Le chant de la Terre

Michelle FOUREZ, Terre mon corps, Sablon, 2021, 120 p., 15 €, ISBN : 9782931112076

fourez terre mon corps

Terre mon corps est le dix­ième roman en presque trente ans de la trop dis­crète Michelle Fourez. Comme ses précé­dents livres, il est tra­ver­sé par une ques­tion sim­ple, com­plexe et essen­tielle : Com­ment fait-on pour vivre ? Car, même si l’homme est un loup pour l’homme, un con-casseur pour la Terre,

il faut vivre, oui !
Con­tin­uer de goûter la beauté du monde.
Chercher sa grâce.
Chanter la grat­i­tude.

Cette ques­tion est, à chaque texte, explorée à tra­vers de per­son­nages féminins orig­in­aux, forts et frag­iles à la fois. Dans celui-ci encore. Éléonore pour­rait être une des représen­tantes par­faites de la femme mod­erne iconique ven­due par les mag­a­zines ou les romans à l’eau de rose (par son écri­t­ure, Michelle Fourez trans­forme les clichés en fer­ments poé­tiques et sen­soriels) : worka­holic, elle tra­vaille dans une entre­prise phar­ma­ceu­tique, a du pou­voir, de l’argent, voy­age de par le monde, loge dans les grands hôtels, s’achète des vête­ments grif­fés et des plaisirs faciles.

Un jour, cette exis­tence lui implose au corps et à la tête et le vide se répand partout. Elle démis­sionne. Elle qui avait baroudé sac au dos avant de s’enfermer dans cette vie en classe affaires s’installe en Espagne dans un vil­lage d’Andalousie où elle devient la Extran­jera, l’Étrangère, aux autres, à elle-même. Elle tente de lâch­er prise, par­fois se rac­croche à son anci­enne vie super­fi­cielle, se laisse guider par les cir­con­stances et s’ouvre à un avenir plus en accord avec elle-même, loin des regards scru­ta­teurs, cyniques et nor­mal­isa­teurs. Les ren­con­tres – en par­ti­c­uli­er avec François, belge comme elle, devenu fer­mi­er après une car­rière d’avocat, sa femme Jane, anci­enne chanteuse lyrique à la gorge désor­mais nouée et leurs deux enfants –, les incidents/accidents, l’écoute de sa voix intérieure l’emmènent là où elle ne s’y attendait pas, à con­clure une paix avec son enfance.

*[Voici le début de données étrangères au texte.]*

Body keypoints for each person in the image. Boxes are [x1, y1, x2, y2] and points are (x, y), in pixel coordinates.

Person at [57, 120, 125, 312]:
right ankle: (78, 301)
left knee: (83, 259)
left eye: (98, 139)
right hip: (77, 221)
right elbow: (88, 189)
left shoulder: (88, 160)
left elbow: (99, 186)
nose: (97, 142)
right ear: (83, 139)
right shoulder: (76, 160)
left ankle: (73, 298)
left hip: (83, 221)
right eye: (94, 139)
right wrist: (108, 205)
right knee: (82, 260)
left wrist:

Avec son prénom chic dans un monde pau­vre, elle a gran­di dans une ferme où elle était si heureuse, au pied des saules, au fond de la prairie, où son père est mort (a été tué) de l’épandage de pes­ti­cides nocifs, où sa mère lui avait imag­iné un des­tin dif­férent du sien. La grande force d’Éléonore est, sans doute, de par­venir à s’abandonner, à se dépren­dre d’elle-même. Comme la men­di­ante dans l’œuvre de Mar­guerite Duras, elle cherche des indi­ca­tions pour se per­dre. Et les trou­ve. Se retrou­ve. En paix avec elle-même, tant que faire se peut (en a‑t-on jamais fini des per­tur­ba­tions exis­ten­tielles?). Alors qu’elle vivait dans un monde arti­fi­ciel, marc­hand, un monde pré­da­teur, destruc­teur, aux mains et aux comptes en banque de quelques-uns, qui rejette le non-sem­blable, l’étranger, assas­sine les exilés en les lais­sant se noy­er dans la mer ou en les étouf­fant dans les avions (Michelle Fourez se sou­vient de Semi­ra Adamu) et d’autres choses ter­ri­bles encore, elle va remet­tre les mains dans la terre, comme lorsqu’elle était enfant, ouvrir ses sens à l’environnement, accueil­lir l’autre et se laiss­er recevoir par lui (ce qui est loin d’être sim­ple). Décou­vrir la Terre, notre planète qu’elle par­courait sans la voir, l’écouter. Et elle en a à dire, la Terre.

Aus­si, dans le dernier chapitre, Michelle Fourez lui laisse la parole. Poé­tique­ment et poli­tique­ment, elle nous offre ses con­seils pour sa préser­va­tion, elle, notre source de vie. Et mal­gré tous les saccages qu’elle subit — et l’être humain avec elle (Ce n’est pas moi qui meurs, c’est vous à ma sur­face), elle nous engage à garder foi en la vie.